If you're a cyclist who lives where it snows, you know that there's no sense in hating or complaining about it. No one likes shoveling a driveway, but the only way to survive in a winter climate as an athlete is, of course, to pray for snow, and play in it. The key is to make the best of the winter while it's here, and the best way to do that is on the "misery sticks". A bad winter for riding usually means a good winter for skiing.
Many of our clients and friends have either gotten serious about Nordic skiing, or come from a skiing background. In the early years, this was uncharted territory for us in terms of training properly if cycling was still your first priority, and some questions were put to me as a coach, particularly, how to cross over into another sport while applying the same methodology was used for cycling?

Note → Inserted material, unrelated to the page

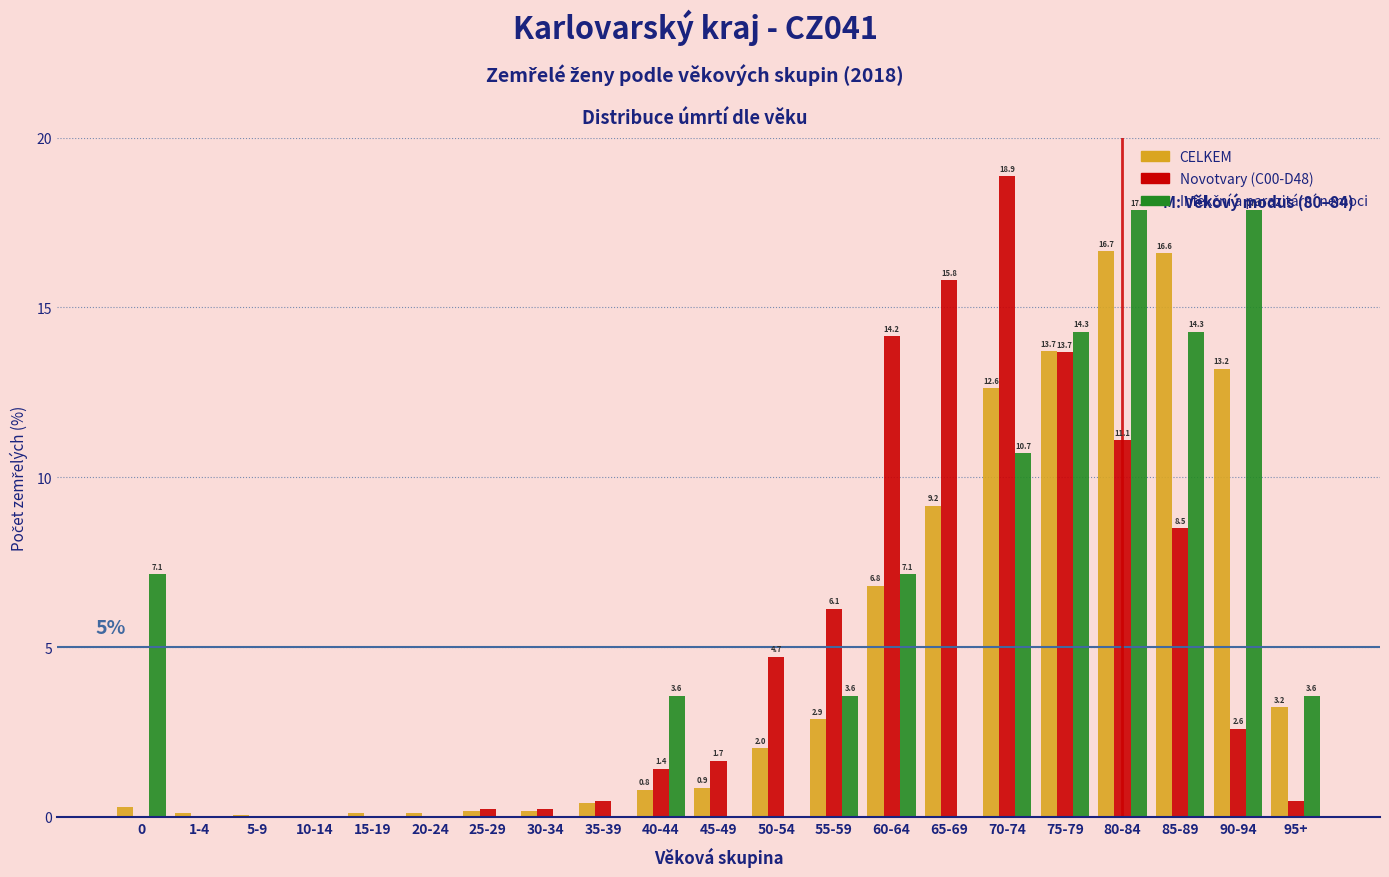

What is the sum of the Novotvary (C00-D48) values at 65-69 and 90-94?

18.4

Until this point, we hadn't worried too much about training for Nordic skiing other than emphasizing technique. We'd all been at the level with skiing that the biggest improvement we could make was technique first, since we could rely on cycling fitness otherwise. As the same time, some of my peers were beginning to take ski racing seriously, to the point of doing dry land training in the fall instead of racing cyclocross.
Ultimately, all of the same energy systems you focus on for road cycling are applicable for skiing, but sometimes for different reasons. For instance, you might not think sprint workouts would have any place on the skis. But they absolutely do. You need to have a place in your workouts where you're building explosive power. Not because you need to be worried about winning a sprint on the skis (though it happens), but because a) the movement of skating itself is essentially a repetition of explosive motions, and b) you need to be able to pop over small hills while still maintaining enough momentum to move forward. On the bike, you can shift into your smallest gear and keep your power output the same. The point at which you'd tip over is pretty low. On the skis, there's a minimum power you'll have to put out just to keep moving forward. So, neuromuscular power is an important aspect, and 15-second bursts, on the flats and on the hills, can be helpful.
Let me break it down into a) energy systems, and b) periods or phases, to show how they translate from cycling to skiing:
I personally find it difficult to ski at an endurance pace, because in order to simply move forward with my poor technique I have to go somewhat hard. If your technique is fair, you should be able to ski easy as warm up, recover between intervals, and perhaps on your recovery days if you're skiing classical. For skiing, endurance isn't a perfectly analagous training zone like it is on the bike, since skiing doesn't require the same kind of pure endurance as cycling. Your longest race ever would be 3 hours, whereas with cycling it can be more than twice that, and there are no stages races that require day to day recovery for performance over time.
Tempo is your first real interval or training zone for skiing. It's where you would do your endurance training, and you should be capable, at the end of your base period, of finishing 2.5 to 3 hours worth, to be consistent with what you'd have to finish in a 50K, and what sports science suggests is the maximal volume a human can finish. Not surprisingly, they're about the same length. Training in tempo also allows you the base level of fitness to be able to do high intensity training later and be able to recover from it quickly.
Threshold has the same application on the skis as it does on the bike. For any races that are an hour long or so, you'll find that those are the events where your average heart rate should hover around your threshold heart rate. 30-90 minutes in a single workout is what you should be capable of finishing. So here, you're talking about a 10-30K race, similar to a 1-hour criterium or cyclocross race.
Here's where we start to talk about VO2max training. Any random minutes you spend over your threshold heart rate you can value as VO2max, but more specifically, you're considering extended efforts of 2-5 minutes. So, in skiing, especially in a longer race, you know that you're going to be trying to stay right at threshold as much as possible. But when you hit the short, rolling hills, you're inevitably going to go over that tempo to get clear them quickly, and then settle back down at your threshold pace you've over the top. Intervals of 5 minutes on, with 50-100% recovery in between, will help with that.
Anaerobic work capacity (AWC) efforts are shorter efforts of 30 seconds - 2 minutes. Again, where they apply to skiing is when you're popping over short hills. Full on, 1-minute efforts with full recovery will help you attack those hills, and work on technique while under pressure..
I explained this above in the introduction.
This should give you a good starting point for considering the work you do on the skis, and how to quantify it in relation to the work you do on the bike. Even with these energy systems and training zones in mind, one important point to consider is that your threshold heart rate when skiing will be higher than your threshold heart rate for cycling, because you engage more muscles simultaneously while skiing. There are more muscles emptying the blood of oxygen, thus your heart must beat faster to transport that oxygen. Nordic skiers are known to have the highest threshold heart rates of any endurance athletes. That said, it may be difficult for many people to do a true threshold test on the skis. If you're skiing for fun, your heart rate zones on the bike will work well enough, as long as you're aware that you can go right up to and just a little bit over the zone, and rely heavily on perceived exertion. If you really want to estimate your true threshold heart rate while skiing, your best bet would be to evaluate some average heart rates for 30K races you were able to ski the distance strongly. Or, of course, just have a good time out there, and make the most of the snow while it lasts.